Based on the conclusions and related analysis of this paper, the following suggestions are made for the transformation and upgrading of China’s steel industry:

The production adjustment policy is an active change strategy adopted by various production enterprises in response to changes in the future situation. When each enterprise adjusts its output according to the marginal profit of the previous period, in order to maintain the stability, each enterprise may have certain right of independent choice, but there are obvious regional differences. If the production adjustment policies are implemented in North China, Northeast China, and South Central China, the market stability will be better than having the other three regions adopt output adjustment policies. Therefore, when each steel oligopoly enterprise formulates its production plan, it needs to comprehensively consider the changes in output of other enterprises. Steel enterprises with relatively small output should not adjust their production plans drastically. It is necessary for them to observe the changes of large steel enterprises and make decisions. Of course, the government also needs to pay attention to the small production enterprises’ adjustments of at any time and needs to prevent them from losing their minds, arbitrarily adjusting and maliciously destroying the market competition order.
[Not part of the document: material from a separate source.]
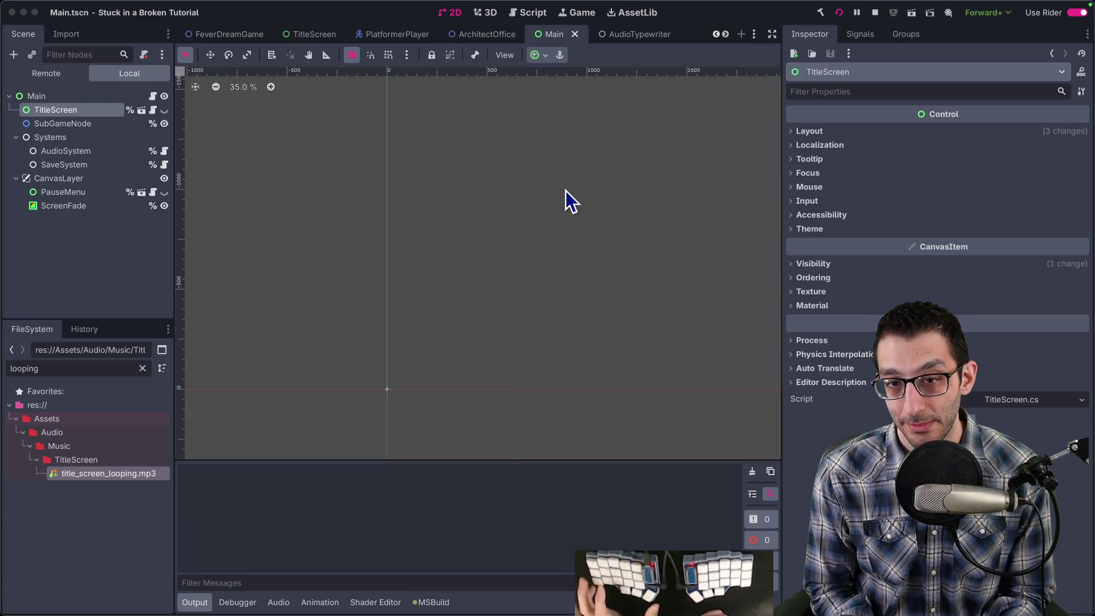
key("space")
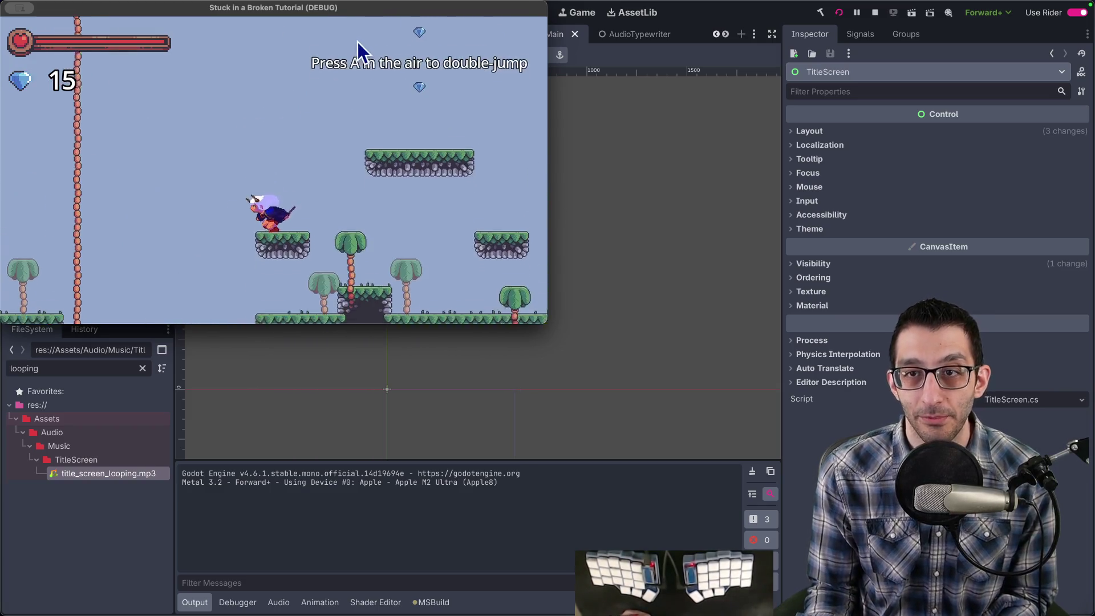
key("super+period")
For each steel enterprise, the appropriate product differentiation strategy can reduce its output adjustment fluctuation through the impact of the competitor’s adjustments, and it can also increase economic indicators such as output and social welfare. But if one were to excessively increase the degree of product differentiation and production adjustment factors, the steel market may enter an unbalanced state. Therefore, product differentiation strategies and bounded rationality adjustment strategies have advantages and disadvantages. The enterprises and the industry should carefully weigh these strategic issues.

Data Availability

The statistics in this paper are from China Statistical Yearbook, China Industrial Statistical Yearbook, China Energy Statistical Yearbook, China Steel Yearbook, and the statistical yearbooks of various provinces. The time span is from 2005 to 2016. All data are publicly available on the website of the National Bureau of Statistics of China and the statistical office of every province. Also, these statistical yearbooks can also be purchased. Therefore, these data are public. The relevant results of this paper are calculated on the basis of these public data, and these statistical data and books have been marked and quoted in the paper (references [6871]).

Conflicts of Interest

The authors declare that there is no conflict of interest regarding the publication of this paper.

Authors’ Contributions

The authors gratefully acknowledge the financial support and all authors. Both authors contributed equally to this work. In particular, Hailin Mu and Ye Duan had the original idea for the study, and both coauthors conceived of and designed the methodology. Ye Duan drafted the manuscript, which was revised by Zenglin Han, Jun Yang, and Yonghua Li. All authors have read and approved the final manuscript.

Funding

The authors gratefully acknowledge the financial support from the National Natural Science Foundation of China [41571122, 41771178], Social Science Foundation of Liaoning Province [L19CJY006], Scientific Research Project of the Educational Department of Liaoning Provence [LQ2019027].